The Sequester Simplified
The Budget Control Act of 2011 (or the Sequester) was signed into law on August 2, 2011 by the President. It was the President’s idea and Congress voted for it. It was a product of negotiating to end the debt crisis at that time. The law was supposed to kick in on January 1, 2013 but the can was kicked down the road to March 1(this Friday).
The law calls for budget cuts straight across the board in increments over a span of 10 years. Every department will be affected, but people receiving Federal assistance will not be affected immediately if at all. $44 billion dollars in cuts will, if another deal is not made by March 1, be taken for 2013. Obviously, 44 billion dollars is a drop in the bucket compared to what is spent by the Government in one year.
Interestingly, we will actually spend 15 billion dollars more, than the 3.7 trillion dollars spent last year, in 2013.
Layoffs of intelligence contractors by the Department of Defense began in 2010 and will continue until they reach the Administration’s requested 15 percent. This is also part of the Sequester, but known since 2010.
Each Federal employee will be required to take one day, unpaid, off due to the Sequester. Some layoffs in various areas will be made, but again, these will be over time. Fast fact: the unemployment rate for the public sector (Federal employees) is much lower than the private sector (those of us that work for private businesses). This will make things a little more “in line.”

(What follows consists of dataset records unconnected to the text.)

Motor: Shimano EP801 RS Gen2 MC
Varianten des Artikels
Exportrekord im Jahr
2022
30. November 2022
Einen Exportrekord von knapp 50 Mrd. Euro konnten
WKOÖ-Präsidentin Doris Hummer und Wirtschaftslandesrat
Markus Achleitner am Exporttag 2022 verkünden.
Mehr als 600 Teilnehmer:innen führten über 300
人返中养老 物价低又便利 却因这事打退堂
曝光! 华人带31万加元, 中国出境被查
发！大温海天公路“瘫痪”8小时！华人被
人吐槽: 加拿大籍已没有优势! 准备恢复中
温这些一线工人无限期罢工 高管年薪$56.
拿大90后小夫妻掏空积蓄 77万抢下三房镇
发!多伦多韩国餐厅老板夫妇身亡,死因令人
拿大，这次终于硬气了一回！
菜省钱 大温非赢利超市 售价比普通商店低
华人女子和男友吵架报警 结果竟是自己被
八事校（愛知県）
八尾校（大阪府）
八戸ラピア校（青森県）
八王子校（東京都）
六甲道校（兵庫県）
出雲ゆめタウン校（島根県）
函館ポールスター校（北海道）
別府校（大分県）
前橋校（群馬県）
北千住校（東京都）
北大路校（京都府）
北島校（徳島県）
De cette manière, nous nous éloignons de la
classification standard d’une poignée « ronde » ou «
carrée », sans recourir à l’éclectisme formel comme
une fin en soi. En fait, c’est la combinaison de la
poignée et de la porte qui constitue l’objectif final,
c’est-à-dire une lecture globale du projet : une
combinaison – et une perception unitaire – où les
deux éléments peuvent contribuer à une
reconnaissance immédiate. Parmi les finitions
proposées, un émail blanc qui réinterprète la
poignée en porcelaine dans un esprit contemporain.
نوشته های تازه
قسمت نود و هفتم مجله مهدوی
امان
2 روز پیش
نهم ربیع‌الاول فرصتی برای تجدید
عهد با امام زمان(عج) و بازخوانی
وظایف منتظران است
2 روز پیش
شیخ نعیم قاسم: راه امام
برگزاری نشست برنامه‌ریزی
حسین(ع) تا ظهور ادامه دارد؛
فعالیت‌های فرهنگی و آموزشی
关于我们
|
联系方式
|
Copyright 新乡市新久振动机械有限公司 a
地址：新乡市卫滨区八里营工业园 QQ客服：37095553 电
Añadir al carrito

This Washington made crisis, and the other debt crises we continue to have, are due to both the President and Congress not having passed a budget since 2008. Amazingly, this Country has not one but three departments that oversee this Country’s finances (the GAO, CBO and Office of Management and Budget), yet we haven’t drawn up a budget? Just sayin.’
There has been a great deal of “fear-mongering”, however, the Country will not collapse or see any major impacts from the Sequester since it is a ten year cut. There will continue to be more Washington created crises, as they have another debt ceiling increase to negotiate.
A personal note: all of this could be avoided if Washington would simply pass a budget. They refuse to do so. It’s childish!